Des taux de parasitisme élevés
En termes de biodiversité, un cortège diversifié d’auxiliaires prédateurs et parasitoïdes est bien présent dans le verger. Le service de régulation espéré, dans l’optique de favoriser la production, est aussi bel et bien là. « Les taux de parasitisme et de prédation sont élevés, assure Aude Alaphilippe. Par exemple, le taux de parasitisme sur les larves de carpocapse est supérieur à 30 % sur les trois dernières années. Un taux de prédation de 80 % est régulièrement dépassé, que ce soit pour les pucerons ou le carpocapse. » En 2023, la population de pucerons cendrés observée dans le verger a été très faible, que le contexte régional et national était très difficile.

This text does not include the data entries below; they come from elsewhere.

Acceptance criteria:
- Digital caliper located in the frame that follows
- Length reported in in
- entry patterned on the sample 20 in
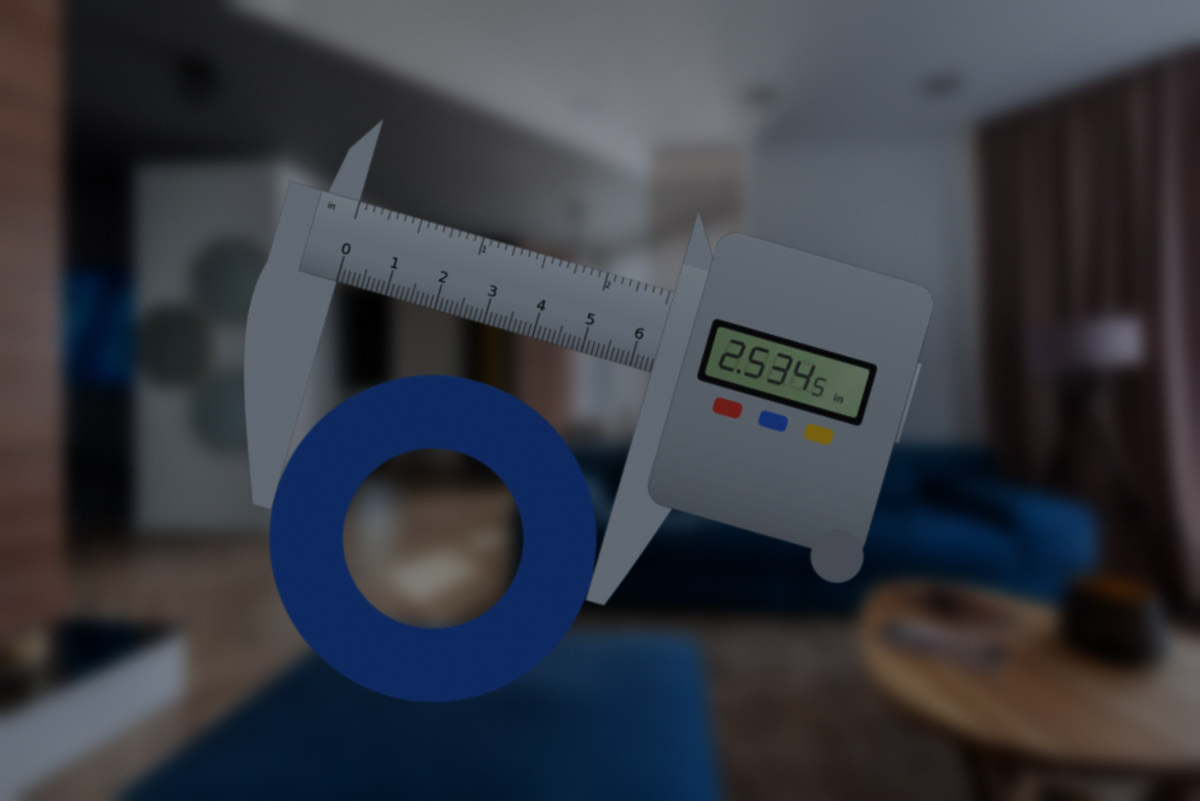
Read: 2.5345 in
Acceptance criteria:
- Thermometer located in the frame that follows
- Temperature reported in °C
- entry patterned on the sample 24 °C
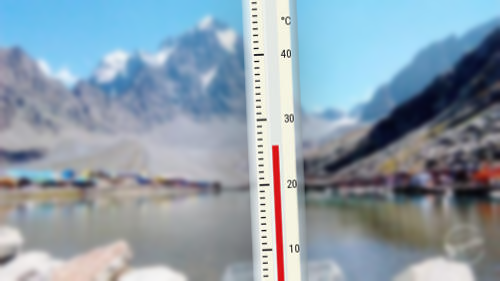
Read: 26 °C
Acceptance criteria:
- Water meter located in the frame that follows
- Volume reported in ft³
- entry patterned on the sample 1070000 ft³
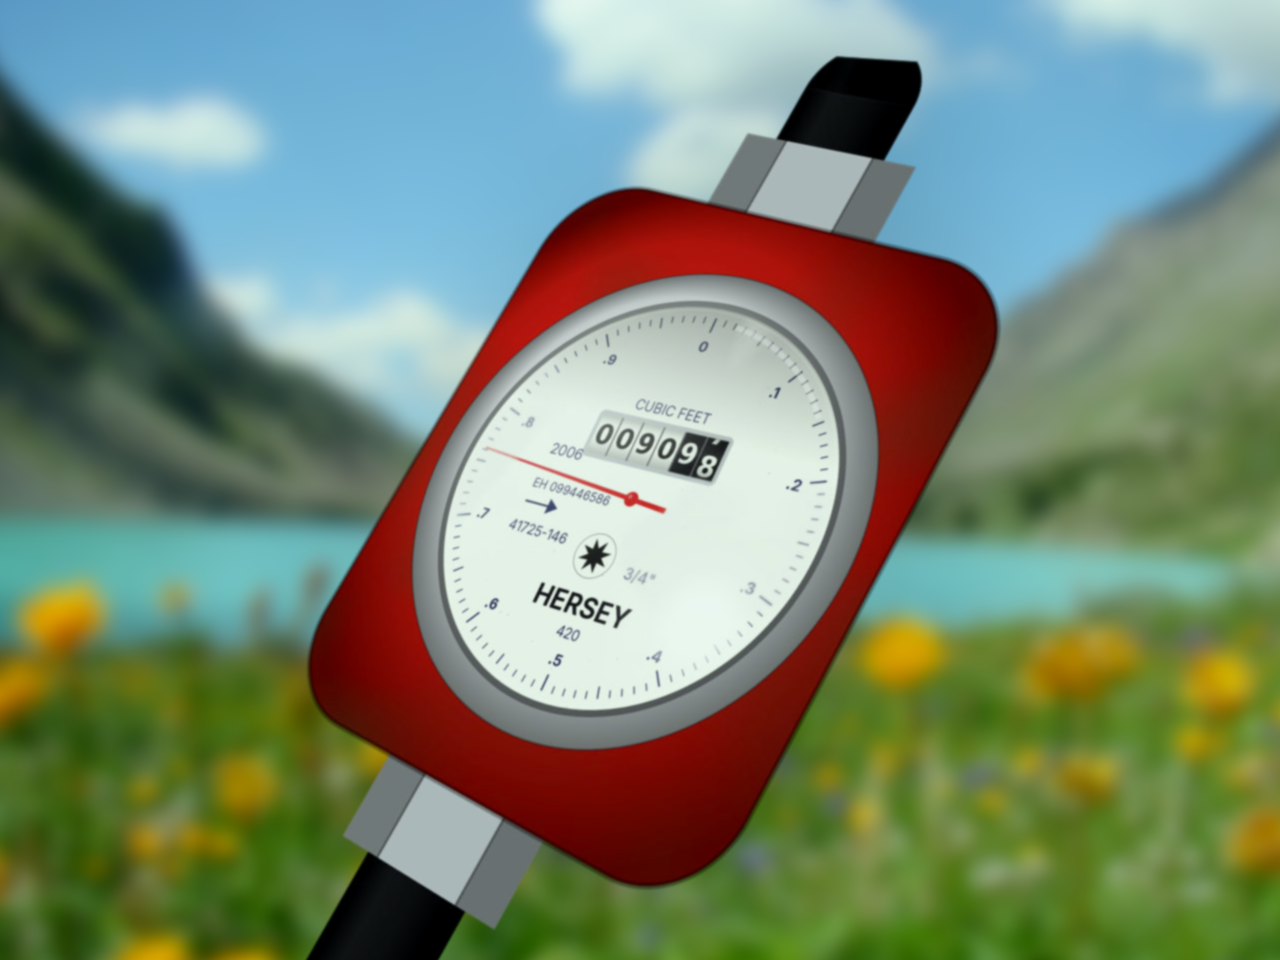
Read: 9097.76 ft³
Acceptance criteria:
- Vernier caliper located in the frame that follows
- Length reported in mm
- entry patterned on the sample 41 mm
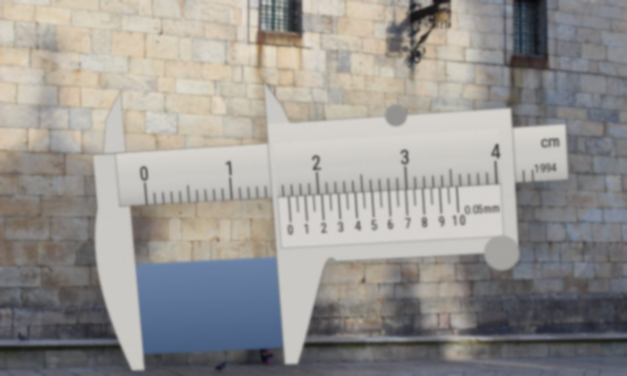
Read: 16.6 mm
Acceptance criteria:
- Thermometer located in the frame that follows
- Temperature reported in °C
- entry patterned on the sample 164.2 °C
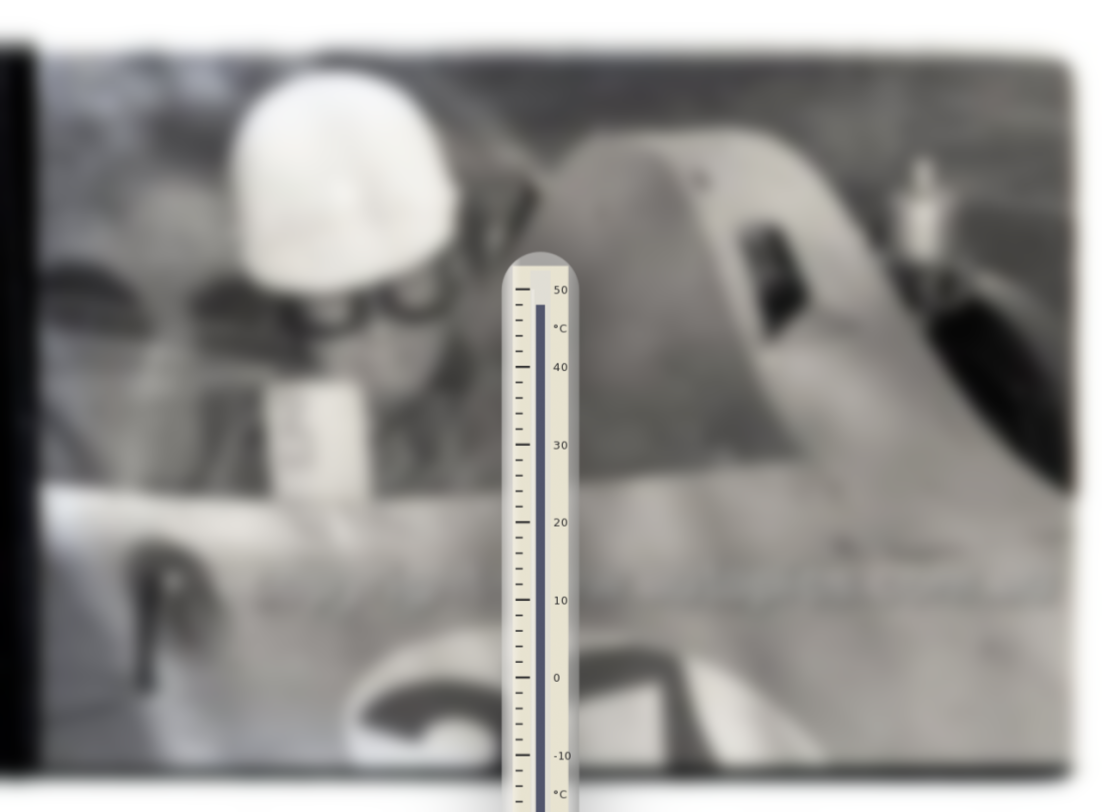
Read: 48 °C
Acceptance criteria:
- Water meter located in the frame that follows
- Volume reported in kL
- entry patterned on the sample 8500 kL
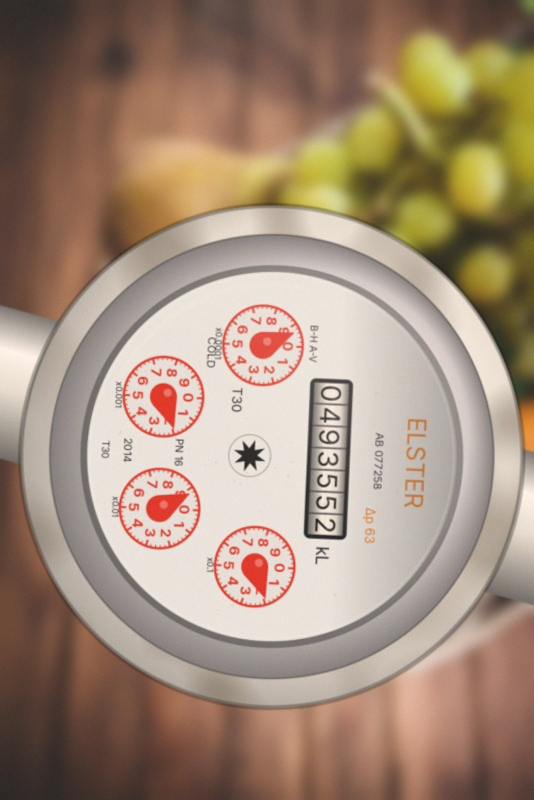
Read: 493552.1919 kL
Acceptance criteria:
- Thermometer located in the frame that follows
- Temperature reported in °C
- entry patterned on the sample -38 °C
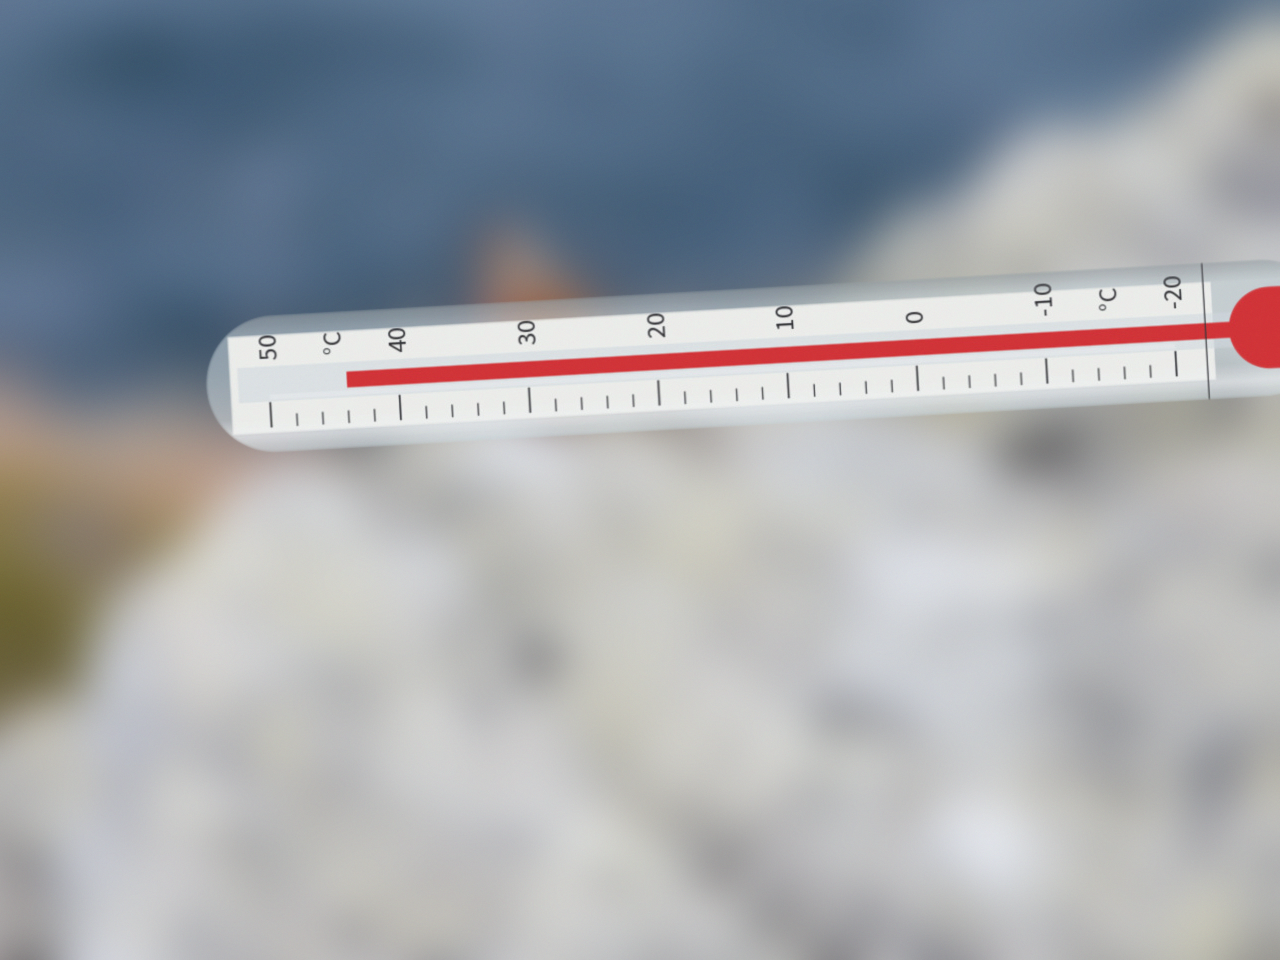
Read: 44 °C
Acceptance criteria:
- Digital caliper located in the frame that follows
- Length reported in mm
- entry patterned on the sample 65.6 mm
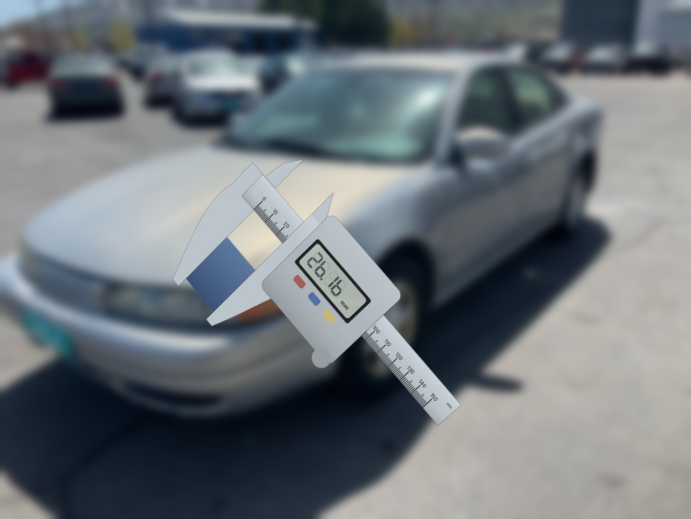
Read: 26.16 mm
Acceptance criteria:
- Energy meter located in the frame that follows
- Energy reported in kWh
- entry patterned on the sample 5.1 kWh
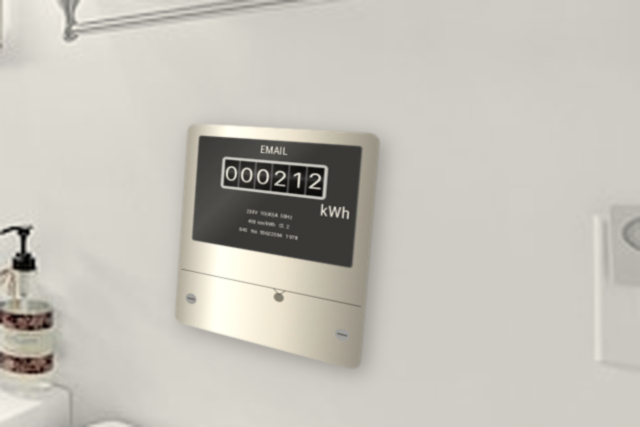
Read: 212 kWh
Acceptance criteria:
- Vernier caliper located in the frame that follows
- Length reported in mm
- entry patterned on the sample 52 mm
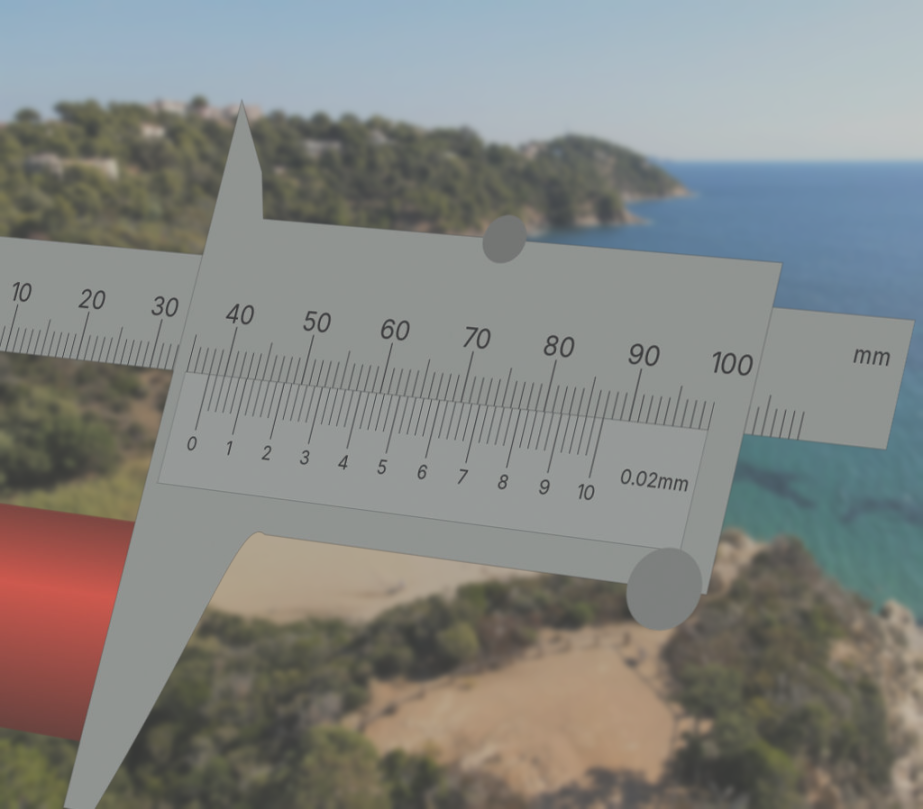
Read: 38.0 mm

Un taux de déchets assez faible
Au niveau des rendements, la patience est de mise. Les premiers rendements mesurés en 2023 ont été obtenus sur un verger jeune, dont l’implantation est plus lente qu’un verger classique. « Nous ne sommes pas encore en pleine production le dispositif n’est pas rodé », justifie la chercheuse. Néanmoins, un taux de déchets assez faible a été constaté, « inférieur à ce qu’on pouvait s’attendre sur ce verger. Cela confirme qu’il y a bien une régulation qui se met en place. »
« Il y a une proportion de premier choix plus élevée que ce qu’on imaginait, avec des taux de rendement faibles cependant pour la plupart des espèces fruitières », observe Aude Alaphilippe. Des résultats économiques seront présentés dans les années à venir. Une réflexion est en cours sur la manière de présenter les résultats pour un verger autant diversifié. « L’idée est de voir ce que chaque espèce fruitière représente en termes de rendement par rapport aux rendements globaux. » Des indicateurs comme la surface occupée par l’espèce, le temps de travail, le prix de vente (sans les charges) sont pris en compte. « Par exemple, d’après nos premiers résultats, la figue est assez intéressante en termes de valorisation, note la chercheuse. C’est un marché de niche, mais par rapport au volume de production, à l’occupation et au temps de travail qu’elle représente, on en tire un prix de vente qui est assez intéressant » (prix issu du MIN de Lyon, en bio).
Les autres vergers du projet Alto
Le verger circulaire Zéro phyto s’inscrit actuellement dans le projet multipartenarial Alto, dont l’objectif est de développer de nouveaux systèmes de production de fruits très bas intrants, voire sans pesticides. Il s’appuie sur deux autres dispositifs expérimentaux, en plus du verger circulaire, visant à reconcevoir l’espace de production de fruits et son pilotage : un verger multi-espèces au centre CTIFL de Balandran, et un verger agroforestier noyers à bois-pommiers-légumineuses à Restinclières dans l’Hérault, piloté par l’Inrae (UMR ABSys).